A delightful but maddening tension.
I’ve decided that accepting failures and missed opportunities will just add to the replayability
200 quick saves before I finished my first play through.
I fully embrace save scumming with this game, and to save often was the first of two pieces of advice I gave a friend who can’t play until the PS5 version comes out.
Hitting the menu button on the controller and then triangle (or Y) will quicksave. I do it a lot too and play with controller.
I’m coming into Act 3 now, and there definitely have been a few story junctures where a failed check would have had severe consequences, or it would have caused me to miss out on some nice loot.
I’m also not a fan of a 1 being a critical failure. I think if you have the bonuses, they should always be counted. Maybe scale them down to compensate for the adjustment. Maybe even use a different die. But don’t negate them entirely, unless maybe the character who’s rolling truly has no relevant proficiency.

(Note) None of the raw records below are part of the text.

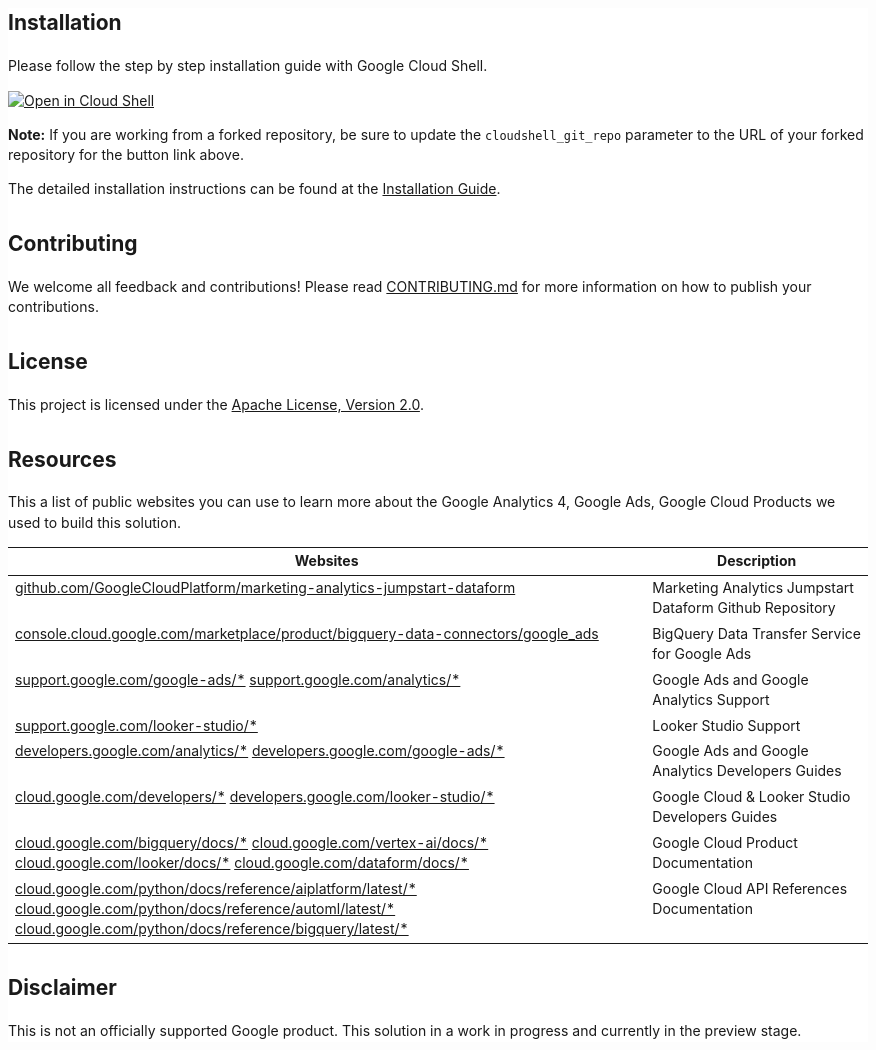 
## Installation
Please follow the step by step installation guide with Google Cloud Shell.

[![Open in Cloud Shell](https://gstatic.com/cloudssh/images/open-btn.svg)](https://shell.cloud.google.com/cloudshell/editor?cloudshell_git_repo=https://github.com/GoogleCloudPlatform/marketing-analytics-jumpstart.git&cloudshell_git_branch=main&cloudshell_workspace=&cloudshell_tutorial=infrastructure/cloudshell/tutorial.md)

**Note:** If you are working from a forked repository, be sure to update the `cloudshell_git_repo` parameter to the URL of your forked repository for the button link above.

The detailed installation instructions can be found at the [Installation Guide](./infrastructure/README.md).


## Contributing
We welcome all feedback and contributions!  Please read [CONTRIBUTING.md](./CONTRIBUTING.md) for more information on how
to publish your contributions.


## License
This project is licensed under the [Apache License, Version 2.0](https://www.apache.org/licenses/LICENSE-2.0).


## Resources
This a list of public websites you can use to learn more about the Google Analytics 4, Google Ads, Google Cloud Products we used to build this solution.

| Websites | Description |
|----------|-------------|
| [github.com/GoogleCloudPlatform/marketing-analytics-jumpstart-dataform](https://github.com/GoogleCloudPlatform/marketing-analytics-jumpstart-dataform) | Marketing Analytics Jumpstart Dataform Github Repository |
| [console.cloud.google.com/marketplace/product/bigquery-data-connectors/google_ads](https://console.cloud.google.com/marketplace/product/bigquery-data-connectors/google_ads) | BigQuery Data Transfer Service for Google Ads |
| [support.google.com/google-ads/*](https://support.google.com/google-ads/) [support.google.com/analytics/*](https://support.google.com/analytics/) | Google Ads and Google Analytics Support |
| [support.google.com/looker-studio/*](https://support.google.com/looker-studio/) | Looker Studio Support |
| [developers.google.com/analytics/*](https://developers.google.com/analytics/) [developers.google.com/google-ads/*](https://developers.google.com/analytics/) | Google Ads and Google Analytics Developers Guides |
| [cloud.google.com/developers/*](https://cloud.google.com/developers/) [developers.google.com/looker-studio/*](https://developers.google.com/looker-studio/) | Google Cloud & Looker Studio Developers Guides |
| [cloud.google.com/bigquery/docs/*](https://cloud.google.com/bigquery/docs/) [cloud.google.com/vertex-ai/docs/*](https://cloud.google.com/vertex-ai/docs/) [cloud.google.com/looker/docs/*](https://cloud.google.com/looker/docs/) [cloud.google.com/dataform/docs/*](https://cloud.google.com/dataform/docs/) | Google Cloud Product Documentation |
| [cloud.google.com/python/docs/reference/aiplatform/latest/*](https://cloud.google.com/python/docs/reference/aiplatform/latest/) [cloud.google.com/python/docs/reference/automl/latest/*](https://cloud.google.com/python/docs/reference/automl/latest/) [cloud.google.com/python/docs/reference/bigquery/latest/*](https://cloud.google.com/python/docs/reference/bigquery/latest/) | Google Cloud API References Documentation |


## Disclaimer
This is not an officially supported Google product.
This solution in a work in progress and currently in the preview stage.

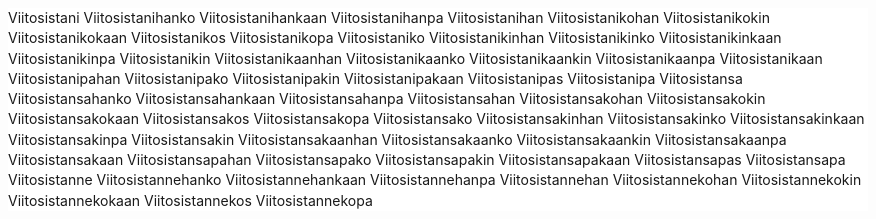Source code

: Viitosistani
Viitosistanihanko
Viitosistanihankaan
Viitosistanihanpa
Viitosistanihan
Viitosistanikohan
Viitosistanikokin
Viitosistanikokaan
Viitosistanikos
Viitosistanikopa
Viitosistaniko
Viitosistanikinhan
Viitosistanikinko
Viitosistanikinkaan
Viitosistanikinpa
Viitosistanikin
Viitosistanikaanhan
Viitosistanikaanko
Viitosistanikaankin
Viitosistanikaanpa
Viitosistanikaan
Viitosistanipahan
Viitosistanipako
Viitosistanipakin
Viitosistanipakaan
Viitosistanipas
Viitosistanipa
Viitosistansa
Viitosistansahanko
Viitosistansahankaan
Viitosistansahanpa
Viitosistansahan
Viitosistansakohan
Viitosistansakokin
Viitosistansakokaan
Viitosistansakos
Viitosistansakopa
Viitosistansako
Viitosistansakinhan
Viitosistansakinko
Viitosistansakinkaan
Viitosistansakinpa
Viitosistansakin
Viitosistansakaanhan
Viitosistansakaanko
Viitosistansakaankin
Viitosistansakaanpa
Viitosistansakaan
Viitosistansapahan
Viitosistansapako
Viitosistansapakin
Viitosistansapakaan
Viitosistansapas
Viitosistansapa
Viitosistanne
Viitosistannehanko
Viitosistannehankaan
Viitosistannehanpa
Viitosistannehan
Viitosistannekohan
Viitosistannekokin
Viitosistannekokaan
Viitosistannekos
Viitosistannekopa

It made me miss the RPG systems where if you have like 50 points in Speech or Intelligence, you just automatically pass a dialog check. It lets people be consistently rewarded for investing points in a specialization.
Still a fantastic game with an epic fantasy vibe that I haven’t felt since Dragon Age Origins. It’s a small gripe.
I love the idea of critical failure as well as critical success. I kind of wish both were a bit more impactful.
Crit fail should have some interesting outcomes beyond auto fail and crit success should have something interest as well.
I think it would be fun
While I was playing Act 2 I kept having to take breaks every hour or so because the crippling decision paralysis was making me too stressed to continue.
I didn’t even get to jump into an evil playthrough after finishing the game the first time because apparently I made just the right set of choices that I got an early ass ending and missed the last 1/4 of the game! 😩
Now I am meticulously just exploring and not talking to any NPCs until I know where I can and can’t explore without pushing story stuff. I’ve already managed to save a group of people I thought was beyond saving by not doing things or talking to important characters you are directed to talk to. (Looking at you, Isobel). I don’t know if it’s really a good thing. Like, it’s new to me; you don’t usually see inaction being a valid choice outside of QuickTime event focused games, and that is cool; but at the same time, it seems massively broken when the ONLY way to not lose a ton of characters is by not doing what the game is directing you to do, and that thing is a simple “talk to this character before you leave.”